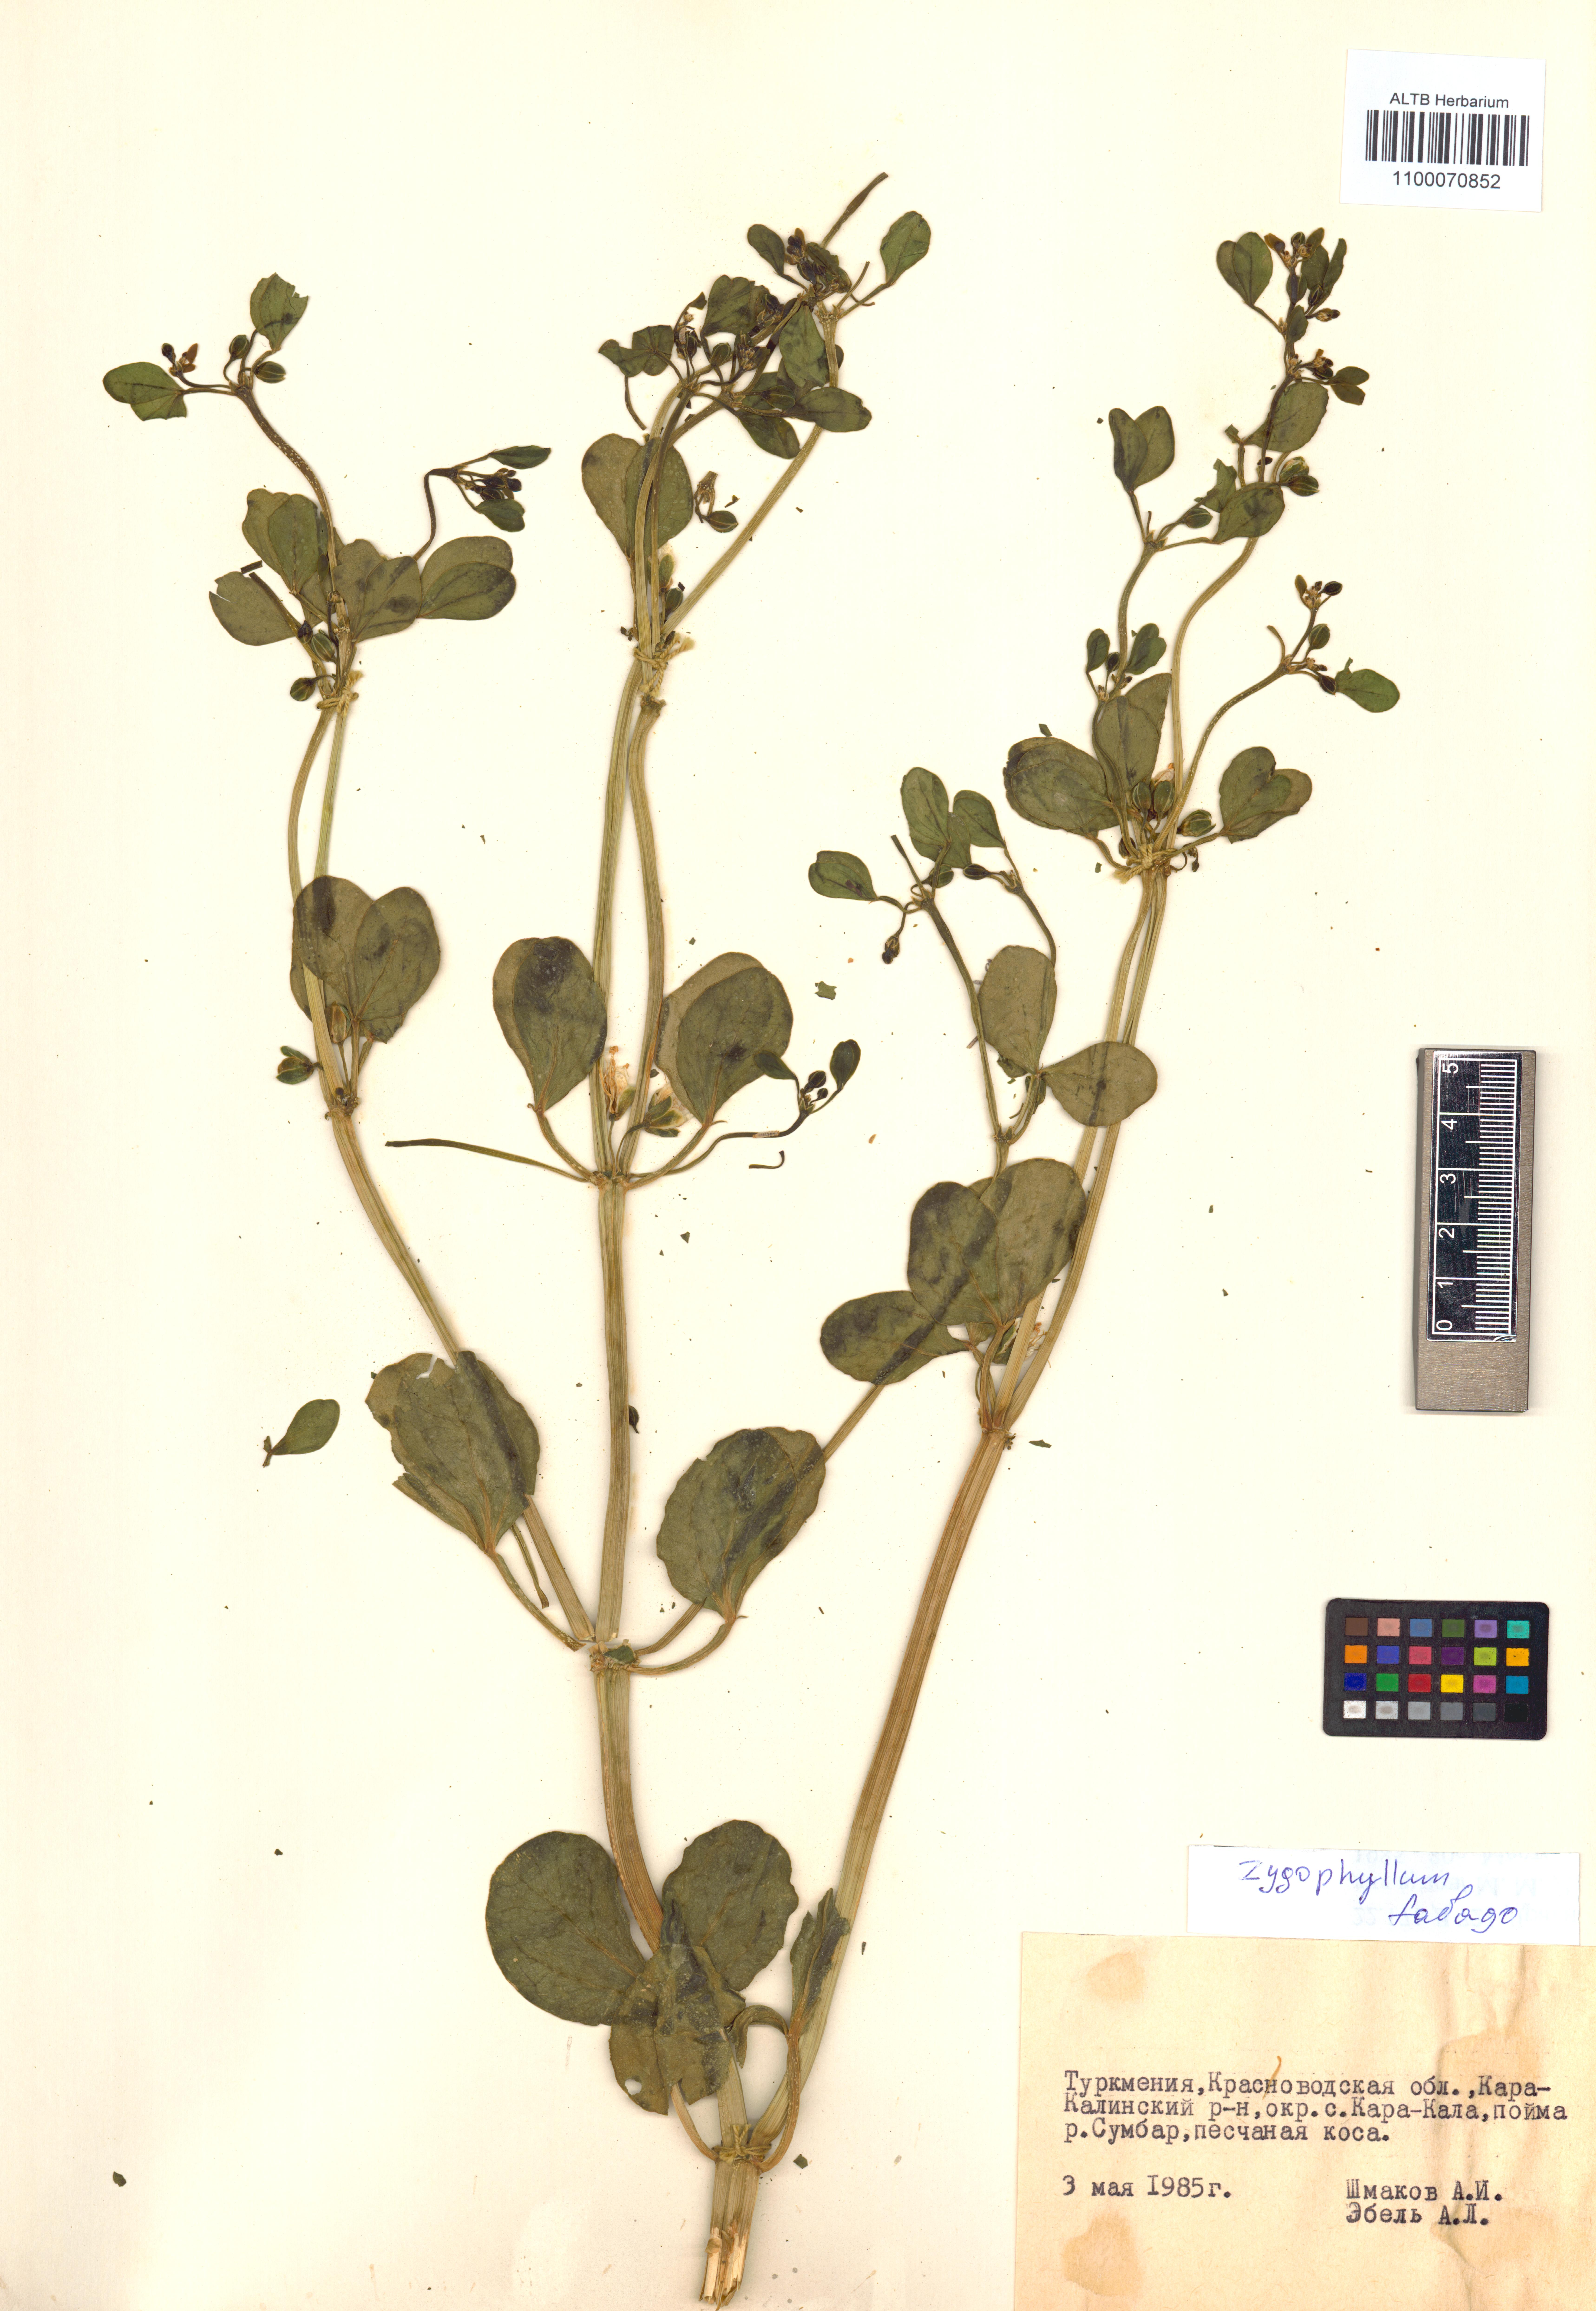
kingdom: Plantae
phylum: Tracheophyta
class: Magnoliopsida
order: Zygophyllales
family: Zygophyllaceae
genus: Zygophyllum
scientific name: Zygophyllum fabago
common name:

Aim: Rename "scientific name" to "Latin name" in the lines above, keeping everything else the same, and omit the picture from your answer.

Exercise answer:
kingdom: Plantae
phylum: Tracheophyta
class: Magnoliopsida
order: Zygophyllales
family: Zygophyllaceae
genus: Zygophyllum
Latin name: Zygophyllum fabago
common name:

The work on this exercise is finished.